Admiral Drake, having arrived to see Popper's Performing Penguins for himself, posts bail for Mr. Popper. After speaking with the admiral, Mr. Popper decides that show business is no life for a penguin. Drake lets all of the twelve penguins go with him on his expedition to the North Pole, where they will be released experimentally into the arctic. The Poppers are sad to see the penguins go, especially Mr. Popper himself—that is, until Admiral Drake invites Mr. Popper to accompany him on the trip. The Poppers wave goodbye as Mr. Popper and his penguins sail away towards the North Pole and Mr. Popper promises to be back in a year or two.

==Publication history==
- 1938, U.S., Little, Brown and Company
- 1988, U.S., Little, Brown and Co. ISBN 978-0-316-05842-1
- 1993, U.S., Little, Brown ISBN 978-0-316-05844-5, pop-up
- 2000, U.S., Prince Frederick ISBN 978-0-7887-2724-5, cassette

==Reception==
Mr. Popper's Penguins has received generally positive reviews. Common Sense Media wrote: "Vivid imagery, clever word plays, and funny characters that border on the absurd have made this book a popular choice for kids in classrooms and at home." Kirkus Reviews, on the other hand, stated in 1938: "This is rather a silly story, and I don't believe children will think it particularly funny."

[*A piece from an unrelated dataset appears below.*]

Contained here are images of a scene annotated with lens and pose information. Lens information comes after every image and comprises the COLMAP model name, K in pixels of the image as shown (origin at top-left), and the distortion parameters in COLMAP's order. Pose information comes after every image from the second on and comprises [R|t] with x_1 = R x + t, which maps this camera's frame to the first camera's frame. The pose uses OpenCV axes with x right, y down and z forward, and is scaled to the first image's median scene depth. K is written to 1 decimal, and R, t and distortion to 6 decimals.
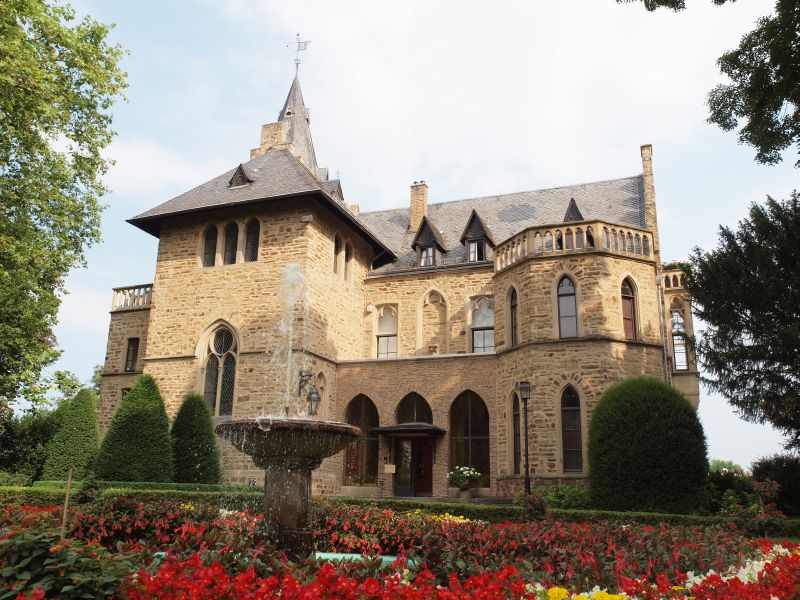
lens RADIAL K [[694.1, 0, 400.0], [0, 694.1, 300.0], [0, 0, 1]] dist [-0.084997, 0.148929]
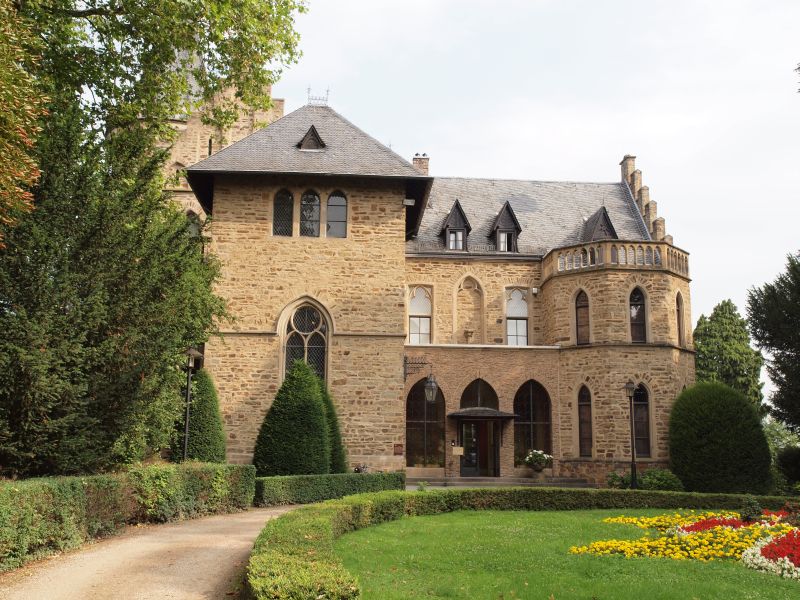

Publishers Weekly said of a pop-up version: "Aside from the alliterative appeal of a pop-up Mr. Popper, it's hard to see how the children's classic benefits from this particular format", and, "Stick with the real thing."

==Awards==
Mr. Popper's Penguins was named a Newbery Honor Book in 1939 and won the 1940 Young Reader's Choice Award.
It was one of the inaugural 1958 Lewis Carroll Shelf Award books.

==Film adaptation==

A 20th Century Fox film based loosely on the book was released on June 17, 2011, and starred Jim Carrey as Mr. Popper. It was originally going to be made by Walt Disney Pictures ten years beforehand as an animated feature film.

== Sequel ==
In 2020, Little, Brown commissioned children's book author Eliot Schrefer to write a sequel, entitled Popper Penguin Rescue. The book describes new penguin adventures of descendants of the Poppers.